Stored entries ->
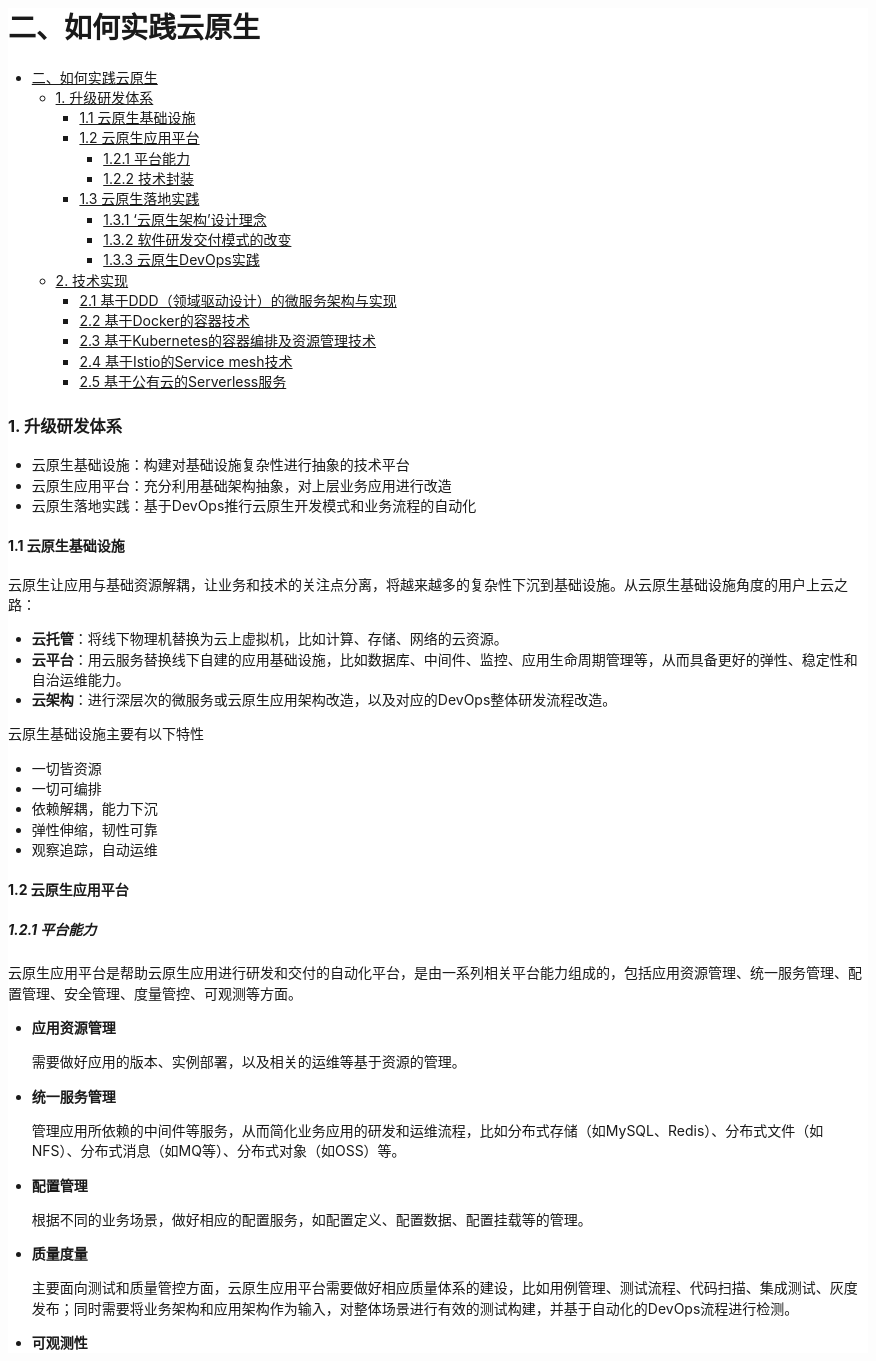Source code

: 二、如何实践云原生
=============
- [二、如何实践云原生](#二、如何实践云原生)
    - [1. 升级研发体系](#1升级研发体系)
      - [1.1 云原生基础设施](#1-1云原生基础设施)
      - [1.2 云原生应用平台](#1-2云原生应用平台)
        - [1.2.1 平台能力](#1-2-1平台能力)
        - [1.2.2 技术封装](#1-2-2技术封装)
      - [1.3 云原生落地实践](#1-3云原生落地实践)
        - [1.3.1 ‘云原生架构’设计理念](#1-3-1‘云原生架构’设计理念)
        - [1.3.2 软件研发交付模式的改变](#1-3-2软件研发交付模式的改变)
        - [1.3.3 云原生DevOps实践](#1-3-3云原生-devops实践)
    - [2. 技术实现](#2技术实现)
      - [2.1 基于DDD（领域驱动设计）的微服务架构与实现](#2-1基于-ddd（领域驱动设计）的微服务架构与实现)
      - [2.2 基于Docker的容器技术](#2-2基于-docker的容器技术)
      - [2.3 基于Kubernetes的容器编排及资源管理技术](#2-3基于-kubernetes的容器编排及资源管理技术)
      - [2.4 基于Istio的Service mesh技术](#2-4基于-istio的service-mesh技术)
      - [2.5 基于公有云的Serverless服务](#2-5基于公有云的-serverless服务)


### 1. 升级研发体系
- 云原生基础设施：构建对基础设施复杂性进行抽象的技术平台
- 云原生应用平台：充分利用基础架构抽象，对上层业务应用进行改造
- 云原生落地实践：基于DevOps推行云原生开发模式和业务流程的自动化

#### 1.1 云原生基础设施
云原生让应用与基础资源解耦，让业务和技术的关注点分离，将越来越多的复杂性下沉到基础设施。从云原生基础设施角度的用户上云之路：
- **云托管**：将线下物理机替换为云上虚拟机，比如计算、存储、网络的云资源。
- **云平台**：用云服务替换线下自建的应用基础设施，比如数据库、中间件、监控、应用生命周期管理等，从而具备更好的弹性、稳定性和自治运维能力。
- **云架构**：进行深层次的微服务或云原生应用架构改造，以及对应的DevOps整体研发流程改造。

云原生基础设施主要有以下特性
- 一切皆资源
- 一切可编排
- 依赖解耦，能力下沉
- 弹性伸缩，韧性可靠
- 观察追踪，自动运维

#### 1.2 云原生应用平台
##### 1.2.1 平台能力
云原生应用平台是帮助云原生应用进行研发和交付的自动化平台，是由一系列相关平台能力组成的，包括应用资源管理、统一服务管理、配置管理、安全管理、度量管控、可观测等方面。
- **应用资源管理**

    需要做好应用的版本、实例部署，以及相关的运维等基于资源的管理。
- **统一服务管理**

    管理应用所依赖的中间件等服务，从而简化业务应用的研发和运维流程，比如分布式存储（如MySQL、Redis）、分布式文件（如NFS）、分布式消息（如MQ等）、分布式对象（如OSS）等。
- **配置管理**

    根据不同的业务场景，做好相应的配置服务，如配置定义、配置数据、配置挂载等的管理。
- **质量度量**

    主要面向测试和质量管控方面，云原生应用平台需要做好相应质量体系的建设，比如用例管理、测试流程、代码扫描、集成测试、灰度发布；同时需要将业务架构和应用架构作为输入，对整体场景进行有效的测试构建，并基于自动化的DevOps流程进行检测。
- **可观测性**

==

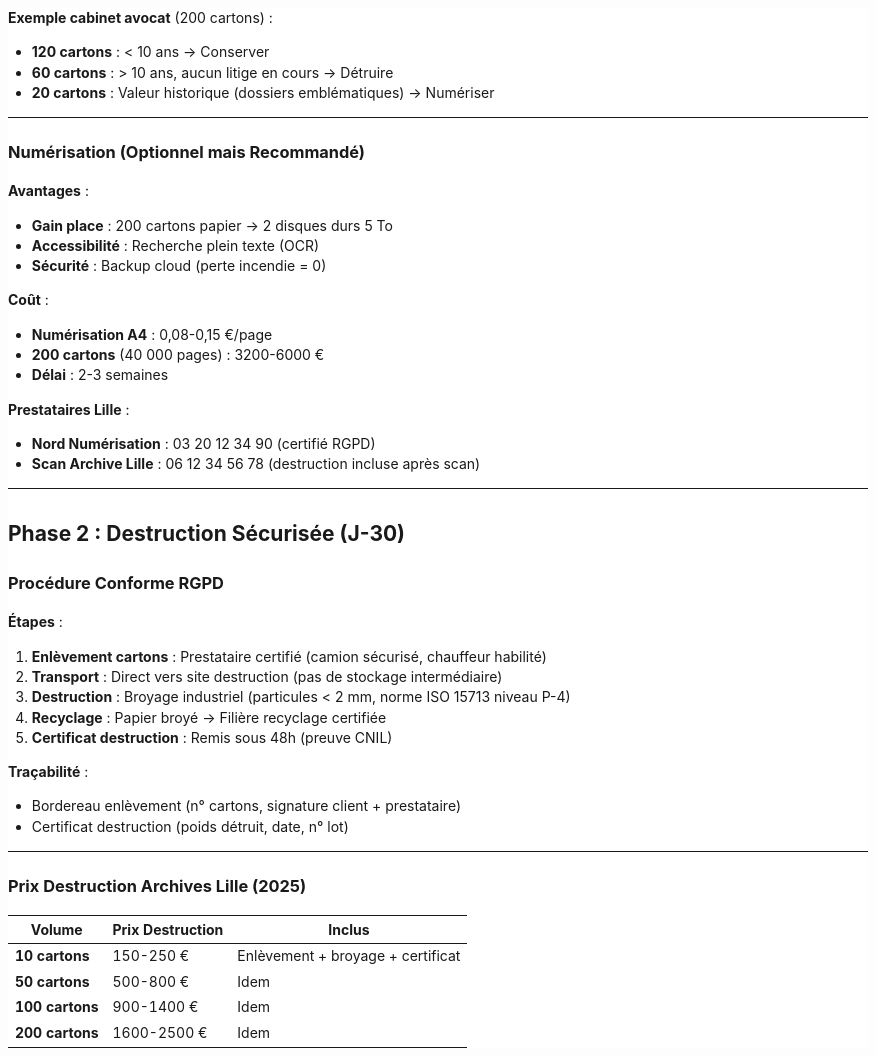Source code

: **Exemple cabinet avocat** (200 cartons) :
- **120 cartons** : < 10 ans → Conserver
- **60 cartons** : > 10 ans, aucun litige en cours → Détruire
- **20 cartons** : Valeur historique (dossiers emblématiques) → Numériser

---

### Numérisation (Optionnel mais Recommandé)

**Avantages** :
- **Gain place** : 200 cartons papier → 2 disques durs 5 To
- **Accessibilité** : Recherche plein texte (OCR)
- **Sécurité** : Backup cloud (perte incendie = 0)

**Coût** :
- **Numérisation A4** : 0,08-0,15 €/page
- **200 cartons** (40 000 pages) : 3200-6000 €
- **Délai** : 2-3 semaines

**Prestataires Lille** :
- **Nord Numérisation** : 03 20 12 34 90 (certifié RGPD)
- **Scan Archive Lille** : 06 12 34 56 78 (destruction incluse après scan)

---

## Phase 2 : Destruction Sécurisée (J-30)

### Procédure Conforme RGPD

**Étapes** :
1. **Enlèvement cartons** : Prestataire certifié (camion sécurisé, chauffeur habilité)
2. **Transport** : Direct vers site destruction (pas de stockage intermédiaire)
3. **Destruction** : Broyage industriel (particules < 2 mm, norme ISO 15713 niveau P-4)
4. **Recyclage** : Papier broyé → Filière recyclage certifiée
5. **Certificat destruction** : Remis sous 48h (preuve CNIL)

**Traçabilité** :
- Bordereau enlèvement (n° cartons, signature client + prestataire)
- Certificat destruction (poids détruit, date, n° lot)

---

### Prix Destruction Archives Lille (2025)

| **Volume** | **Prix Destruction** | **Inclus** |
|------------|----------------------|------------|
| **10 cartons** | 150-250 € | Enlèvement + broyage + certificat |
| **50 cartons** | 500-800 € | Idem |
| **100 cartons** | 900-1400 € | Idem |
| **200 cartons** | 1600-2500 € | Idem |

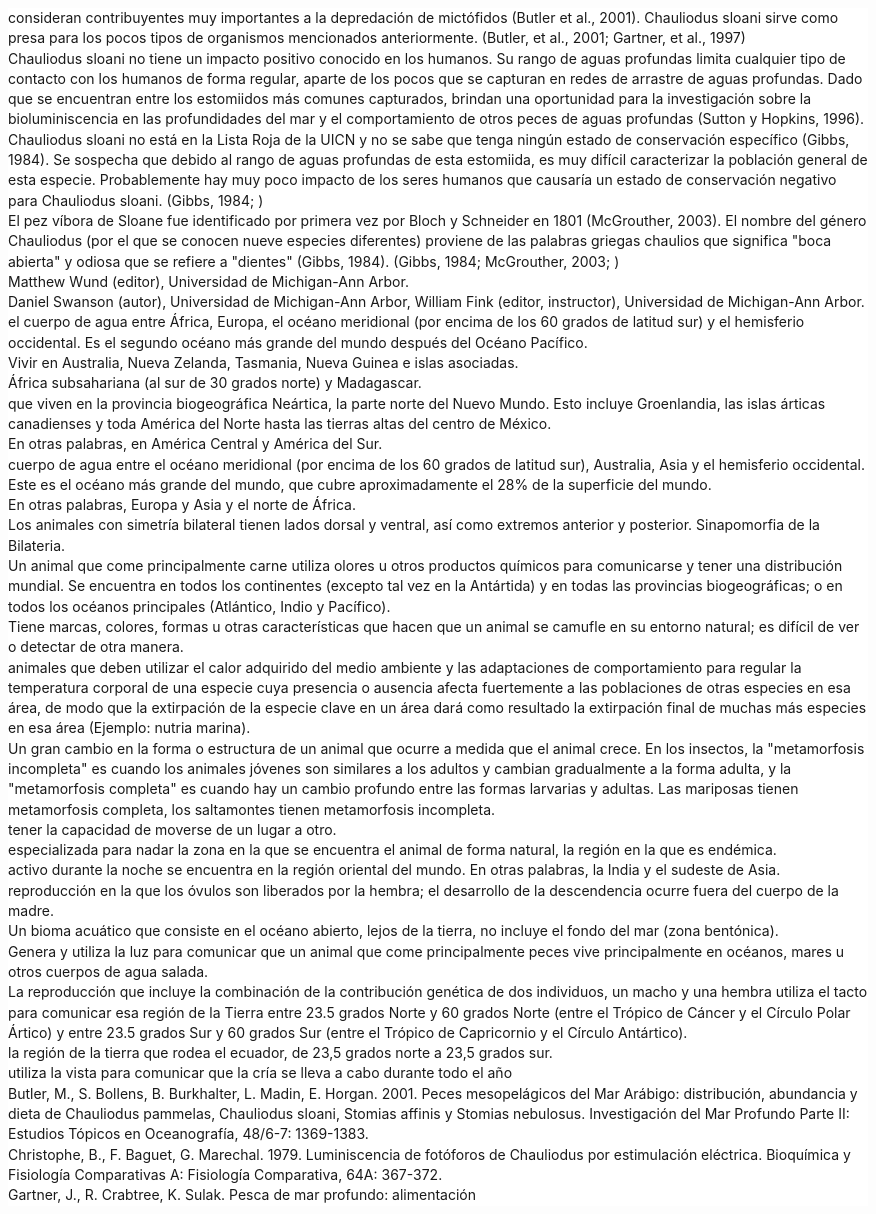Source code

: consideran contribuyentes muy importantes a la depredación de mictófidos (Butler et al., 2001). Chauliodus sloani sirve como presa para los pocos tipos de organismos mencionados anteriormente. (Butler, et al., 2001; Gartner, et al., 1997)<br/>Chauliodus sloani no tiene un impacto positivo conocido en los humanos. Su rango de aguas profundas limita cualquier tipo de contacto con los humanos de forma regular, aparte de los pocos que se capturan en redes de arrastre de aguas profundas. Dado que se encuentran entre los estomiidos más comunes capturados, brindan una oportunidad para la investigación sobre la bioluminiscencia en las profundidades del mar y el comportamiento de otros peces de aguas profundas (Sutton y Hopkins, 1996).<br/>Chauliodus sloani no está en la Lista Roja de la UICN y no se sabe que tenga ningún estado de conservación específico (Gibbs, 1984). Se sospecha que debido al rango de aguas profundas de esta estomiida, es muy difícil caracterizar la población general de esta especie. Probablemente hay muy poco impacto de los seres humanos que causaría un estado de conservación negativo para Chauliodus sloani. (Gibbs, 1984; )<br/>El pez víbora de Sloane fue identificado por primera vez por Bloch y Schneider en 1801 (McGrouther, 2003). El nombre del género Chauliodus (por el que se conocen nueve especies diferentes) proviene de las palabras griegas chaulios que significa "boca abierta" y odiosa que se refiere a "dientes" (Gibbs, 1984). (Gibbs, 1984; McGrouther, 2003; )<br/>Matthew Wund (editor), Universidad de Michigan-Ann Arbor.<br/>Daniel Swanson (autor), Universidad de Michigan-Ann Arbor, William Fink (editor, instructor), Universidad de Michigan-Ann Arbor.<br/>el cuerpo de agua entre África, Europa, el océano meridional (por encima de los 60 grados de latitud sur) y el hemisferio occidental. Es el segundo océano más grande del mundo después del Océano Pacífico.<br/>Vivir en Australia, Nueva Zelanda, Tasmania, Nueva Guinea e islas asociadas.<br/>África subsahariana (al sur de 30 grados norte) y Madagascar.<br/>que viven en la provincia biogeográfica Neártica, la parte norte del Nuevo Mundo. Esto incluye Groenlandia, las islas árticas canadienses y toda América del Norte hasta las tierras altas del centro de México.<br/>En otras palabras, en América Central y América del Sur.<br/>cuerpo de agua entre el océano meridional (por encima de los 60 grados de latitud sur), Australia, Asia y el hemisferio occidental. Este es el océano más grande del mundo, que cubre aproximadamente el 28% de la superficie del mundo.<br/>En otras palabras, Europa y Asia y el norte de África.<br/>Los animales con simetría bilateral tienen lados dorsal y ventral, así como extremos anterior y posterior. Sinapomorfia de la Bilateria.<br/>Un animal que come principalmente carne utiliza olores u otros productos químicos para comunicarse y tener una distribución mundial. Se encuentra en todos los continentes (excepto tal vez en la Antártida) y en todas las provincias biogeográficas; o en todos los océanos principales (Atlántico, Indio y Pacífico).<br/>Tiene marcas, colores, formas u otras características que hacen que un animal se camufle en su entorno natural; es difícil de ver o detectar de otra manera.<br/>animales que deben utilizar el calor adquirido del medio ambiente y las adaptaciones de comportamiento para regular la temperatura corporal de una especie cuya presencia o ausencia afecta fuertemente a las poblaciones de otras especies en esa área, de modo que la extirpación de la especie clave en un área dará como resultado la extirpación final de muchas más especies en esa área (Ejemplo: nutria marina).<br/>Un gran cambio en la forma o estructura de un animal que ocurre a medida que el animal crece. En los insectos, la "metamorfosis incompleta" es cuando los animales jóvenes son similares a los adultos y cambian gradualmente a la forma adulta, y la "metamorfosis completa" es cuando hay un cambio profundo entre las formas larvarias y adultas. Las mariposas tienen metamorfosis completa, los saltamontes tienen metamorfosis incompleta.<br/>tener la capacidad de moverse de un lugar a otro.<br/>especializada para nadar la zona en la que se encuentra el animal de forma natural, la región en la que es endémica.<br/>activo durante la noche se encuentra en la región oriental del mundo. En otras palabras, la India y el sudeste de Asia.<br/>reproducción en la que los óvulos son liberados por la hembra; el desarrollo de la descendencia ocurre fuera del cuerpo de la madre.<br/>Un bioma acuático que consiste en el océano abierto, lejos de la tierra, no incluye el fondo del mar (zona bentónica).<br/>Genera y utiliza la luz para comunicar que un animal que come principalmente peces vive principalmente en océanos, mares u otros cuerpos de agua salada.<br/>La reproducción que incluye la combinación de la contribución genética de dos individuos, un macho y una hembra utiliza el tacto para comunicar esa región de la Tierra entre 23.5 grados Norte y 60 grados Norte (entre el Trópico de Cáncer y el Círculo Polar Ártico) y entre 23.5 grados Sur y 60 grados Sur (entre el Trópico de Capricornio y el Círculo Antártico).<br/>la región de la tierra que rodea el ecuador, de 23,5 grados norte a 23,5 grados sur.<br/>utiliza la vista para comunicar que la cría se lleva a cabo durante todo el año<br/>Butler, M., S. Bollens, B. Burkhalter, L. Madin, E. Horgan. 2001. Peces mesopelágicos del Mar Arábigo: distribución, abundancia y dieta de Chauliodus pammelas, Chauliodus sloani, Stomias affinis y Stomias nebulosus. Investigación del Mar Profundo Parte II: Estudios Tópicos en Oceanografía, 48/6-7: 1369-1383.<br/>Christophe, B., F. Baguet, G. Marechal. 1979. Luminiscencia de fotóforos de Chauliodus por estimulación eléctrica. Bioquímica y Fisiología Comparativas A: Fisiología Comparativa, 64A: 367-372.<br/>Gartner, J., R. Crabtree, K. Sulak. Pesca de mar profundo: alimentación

Work request ->
Take the lines above from the one containing "### Procédure Conforme RGPD" down to the one containing "- Bordereau enlèvement", and transcribe them exactly, both ends included.

Solution to this problem ->
### Procédure Conforme RGPD

**Étapes** :
1. **Enlèvement cartons** : Prestataire certifié (camion sécurisé, chauffeur habilité)
2. **Transport** : Direct vers site destruction (pas de stockage intermédiaire)
3. **Destruction** : Broyage industriel (particules < 2 mm, norme ISO 15713 niveau P-4)
4. **Recyclage** : Papier broyé → Filière recyclage certifiée
5. **Certificat destruction** : Remis sous 48h (preuve CNIL)

**Traçabilité** :
- Bordereau enlèvement (n° cartons, signature client + prestataire)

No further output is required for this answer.